When installing fonts on a local basis, each user can create a .local/share/fonts directory in their home directory. This directory can then be filled with font files:

user $mkdir -p ~/.local/share/fonts
user $cp ~/Downloads/Inconsolata.otf ~/.local/share/fonts
Note
Historically, the ~/.fonts directory was used to store fonts on a per-user basis. The modern equivalent is ~/.local/share/fonts.
Note
Fonts can also be installed in a subfolder of the ~/.local/share/fonts directory.

Check in a few applications to see if the newly copied font has been made available. A terminal emulator or an office program should work nicely for this purpose.

Globally available

System administrators (those with root privileges) can copy fonts into the system's /usr/share/fonts directory. This will make fonts available to any user on the system.

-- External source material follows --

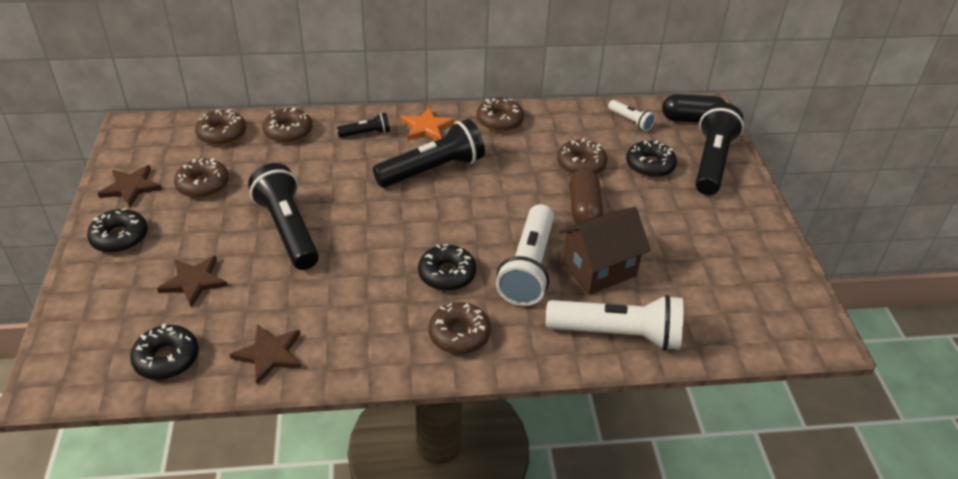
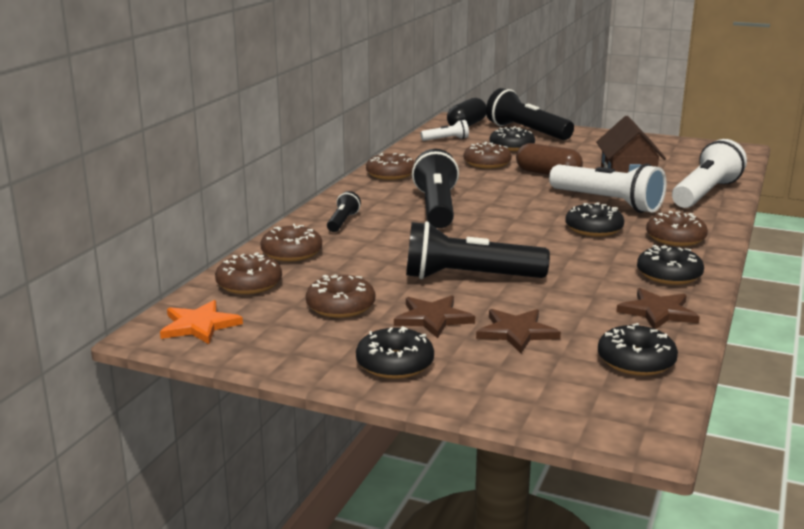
camera: 60 degrees left, 20 degrees down
brown star [97,165,162,207] -> brown star moved to [394,296,475,338]
orange star [401,107,454,140] -> orange star moved to [160,300,243,344]
none -> black donut [637,245,704,285]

root #cp /home/larry/Downloads/Inconsolata.otf /usr/share/fonts

Console font

OpenRC

In order to use a specific font in the console, set the consolefont variable in /etc/conf.d/consolefont to the name of a file found in /usr/share/consolefonts/ (without the .psfu.gz suffix).

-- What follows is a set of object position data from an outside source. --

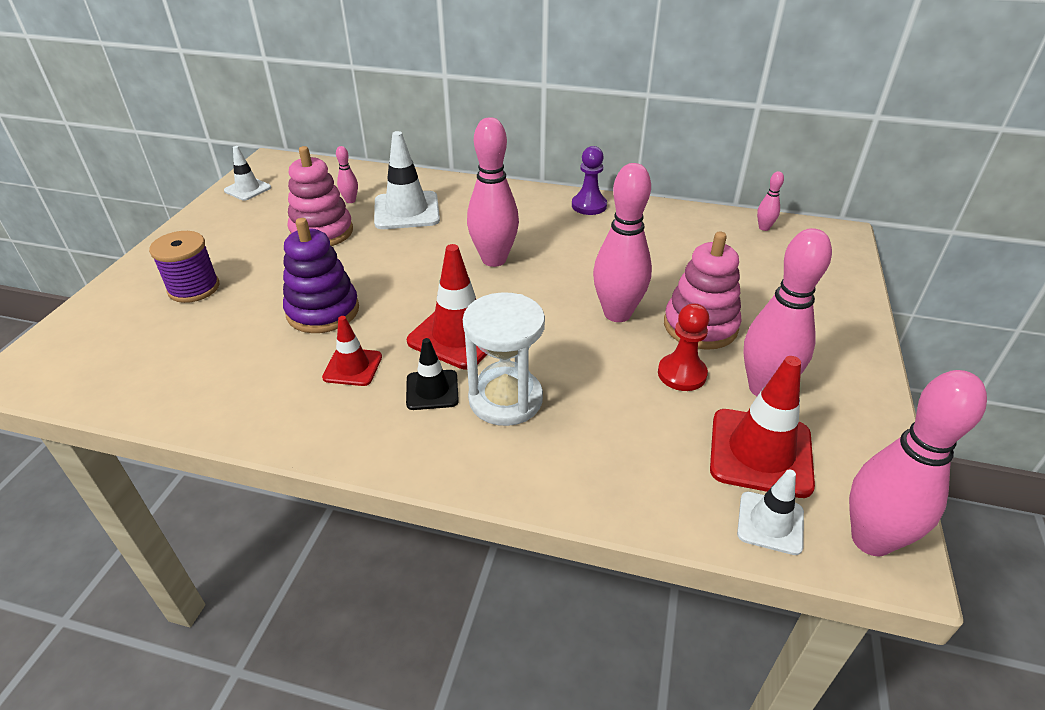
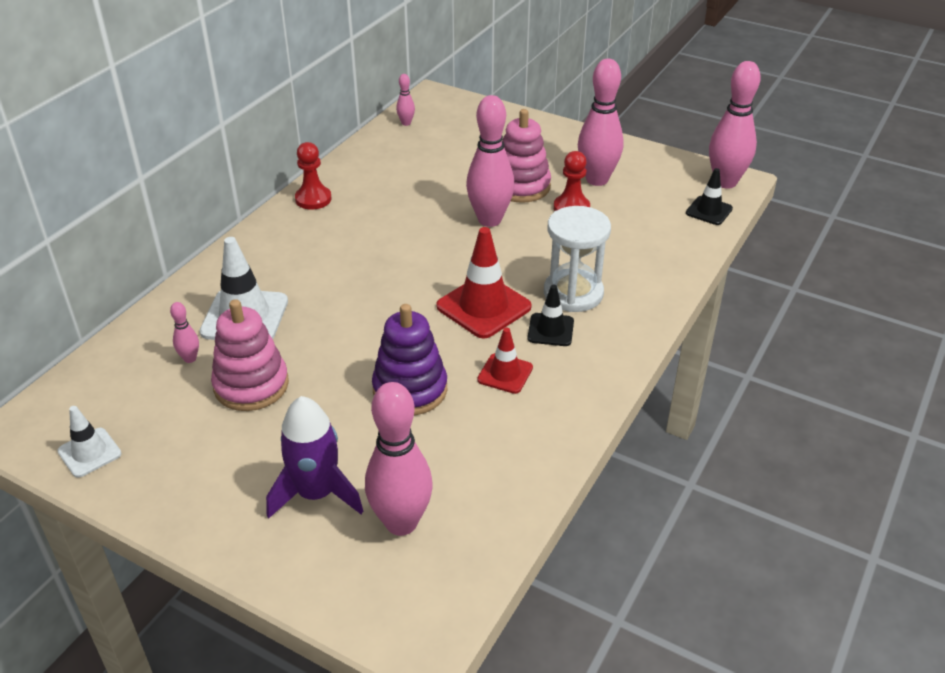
camera: 75 degrees left, 0 degrees up
purple spool [149,231,219,303] -> purple rocket [266,396,363,519]
pink bowling pin [467,117,519,267] -> pink bowling pin moved to [365,382,433,536]
purple pawn [572,146,607,215] -> red pawn [295,142,332,210]
red traffic cone [710,356,815,498] -> none
white traffic cone [737,469,804,555] -> black traffic cone [686,168,733,225]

FILE /etc/conf.d/consolefontSetting the console font
consolefont="lat9w-16"

Next add consolefont init script to boot runlevel:

root #rc-update add consolefont boot

If you need bigger fonts and more modern looking fonts for HD screens you should install media-fonts/terminus-font. It has fonts with sizes from 12 to 32 pixels.

GUI font

To configure fonts for use in graphical applications see the Fontconfig article.

Font installation to support viewing more scripts

Emoji and symbols

root #emerge --ask media-fonts/noto-emoji

Currently available through the GURU overlay:

root #emerge --ask media-fonts/symbola

Non-Latin scripts

Gentoo doesn't install many fonts by default so some characters in some languages may look like squares. If full support of viewing all languages and characters is needed, install the fonts for the following languages.

Language Package(s)
Bengali media-fonts/lohit-bengali
Japanese media-fonts/mikachan-font-ttf
Korean media-fonts/alee-fonts
Persian media-fonts/farsi-fonts
Tamil media-fonts/lohit-tamil
Thai media-fonts/thaifonts-scalable

Additional package considerations

media-fonts/noto (part of media-fonts/fonts-meta):

root #emerge --ask media-fonts/noto

media-fonts/fonts-meta (Meta package for fonts to cover most needs):

root #emerge --ask media-fonts/fonts-meta

Microsoft's TrueType media-fonts/corefonts:

root #emerge --ask media-fonts/corefonts

Configuring fonts in applications

The way programs handle fonts can be different for every program. But most applications follow a certain convention. They accept the name of the font as a variable for their font configuration. The following command will give the list of all fonts that are currently available to the user issuing it (all fonts in ~/.local/share/fonts and /usr/share/fonts).

user $fc-list
...
/usr/share/fonts/FiraCode-Medium.ttf: Fira Code,Fira Code Medium:style=Medium,Regular
...

Here, the first field after the : (Fira Code in this case) is the family of the font that should be used in the configuration of most applications.